Something wrong my proof that $\mathbb{Z}[x]$ is not a PID nor an Euclidean domain?

Question

My proof goes as follows:

Suppose for contradiction that $\mathbb{Z}[x]$ is a PID. Then the ideal generated by any irreducible element is maximal. We know that $x^2+1$ is irreducible in $\mathbb{Z}[x]$ so $(x^2+1)$ should be maximal; $(x^2+1) \ne \mathbb{Z}[x]$ since $1 \notin (x^2+1)$. However, $(x^2+1) \subset (x^2+1, x)$, and the containment is strict since $x \notin (x^2+1)$. Thus $(x^2+1)$ is not maximal, and $\mathbb{Z}[x]$ is not a PID, and therefore also not an Euclidean domain.

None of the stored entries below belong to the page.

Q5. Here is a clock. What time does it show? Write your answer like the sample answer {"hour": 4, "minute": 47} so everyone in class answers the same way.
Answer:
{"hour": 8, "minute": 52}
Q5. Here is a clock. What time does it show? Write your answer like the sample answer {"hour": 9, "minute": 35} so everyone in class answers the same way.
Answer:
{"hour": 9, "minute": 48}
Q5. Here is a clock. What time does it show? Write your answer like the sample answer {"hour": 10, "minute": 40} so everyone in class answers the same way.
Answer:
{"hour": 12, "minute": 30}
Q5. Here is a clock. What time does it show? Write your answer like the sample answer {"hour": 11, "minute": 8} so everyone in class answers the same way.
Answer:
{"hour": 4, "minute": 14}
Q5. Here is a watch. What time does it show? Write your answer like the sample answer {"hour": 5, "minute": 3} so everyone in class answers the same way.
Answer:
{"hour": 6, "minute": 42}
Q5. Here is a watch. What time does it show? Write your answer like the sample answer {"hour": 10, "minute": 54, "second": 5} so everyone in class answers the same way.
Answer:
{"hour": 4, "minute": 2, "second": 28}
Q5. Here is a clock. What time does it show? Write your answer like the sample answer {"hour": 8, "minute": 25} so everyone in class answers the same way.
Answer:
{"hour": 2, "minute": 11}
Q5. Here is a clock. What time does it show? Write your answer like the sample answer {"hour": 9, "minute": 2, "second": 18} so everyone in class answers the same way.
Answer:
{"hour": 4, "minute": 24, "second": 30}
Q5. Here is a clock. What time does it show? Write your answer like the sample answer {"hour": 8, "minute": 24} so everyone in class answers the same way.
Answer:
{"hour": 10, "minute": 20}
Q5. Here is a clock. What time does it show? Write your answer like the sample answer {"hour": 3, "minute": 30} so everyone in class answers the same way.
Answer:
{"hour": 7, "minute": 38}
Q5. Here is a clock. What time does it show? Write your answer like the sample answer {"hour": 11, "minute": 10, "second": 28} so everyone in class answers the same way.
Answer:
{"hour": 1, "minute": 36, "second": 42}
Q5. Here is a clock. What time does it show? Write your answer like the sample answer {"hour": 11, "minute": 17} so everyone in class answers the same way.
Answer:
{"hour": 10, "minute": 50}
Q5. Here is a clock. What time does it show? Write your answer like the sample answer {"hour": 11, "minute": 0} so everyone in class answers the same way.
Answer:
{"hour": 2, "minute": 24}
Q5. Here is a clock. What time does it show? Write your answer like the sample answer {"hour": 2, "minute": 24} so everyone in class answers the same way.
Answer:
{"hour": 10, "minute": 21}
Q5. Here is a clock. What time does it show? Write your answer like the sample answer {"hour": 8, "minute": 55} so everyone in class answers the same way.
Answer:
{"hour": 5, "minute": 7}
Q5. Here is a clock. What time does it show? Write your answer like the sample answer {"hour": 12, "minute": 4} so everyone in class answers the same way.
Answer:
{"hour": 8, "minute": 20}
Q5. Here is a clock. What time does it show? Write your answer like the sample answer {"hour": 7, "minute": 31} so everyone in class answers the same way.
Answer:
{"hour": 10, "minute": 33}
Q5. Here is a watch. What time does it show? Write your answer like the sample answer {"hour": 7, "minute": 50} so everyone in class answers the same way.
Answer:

I feel like I made a mistake somewhere because $x^2+1$ is also irreducible over $\mathbb{Q}$ so the same argument should work for $\mathbb{Q}[x]$, but I know that $\mathbb{Q}[x]$ is an Euclidean domain (and thus a PID) since $\mathbb{Q}$ is a field. Where is my mistake? Am I wrong to say $(x^2+1) \subset (x^2+1, x)$ when considered as ideals over $\mathbb{Q}[x]$?

Answer 1

The example does not work, because the ideal generated by $x^2+1$ and $x$ is all of the ring.

Try the ideal generated by $2$ and $x$. It should not be hard to show that this ideal is not principal.

Answer 2

Well, "the ideal generated by any irreducible element is maximal" is not true.
Instead, "the ideal generated by any irreducible element is prime" is always true.

In fact, irreducibility means "$fg∈I \Rightarrow f∈I$ or $g∈I$", which is the property of prime ideal.

EDIT I was also wrong: A counterexample is $3 \in Z[\sqrt{-5}]$ (referred to in Wikipedia).
The truth is "the ideal generated by any prime element is prime".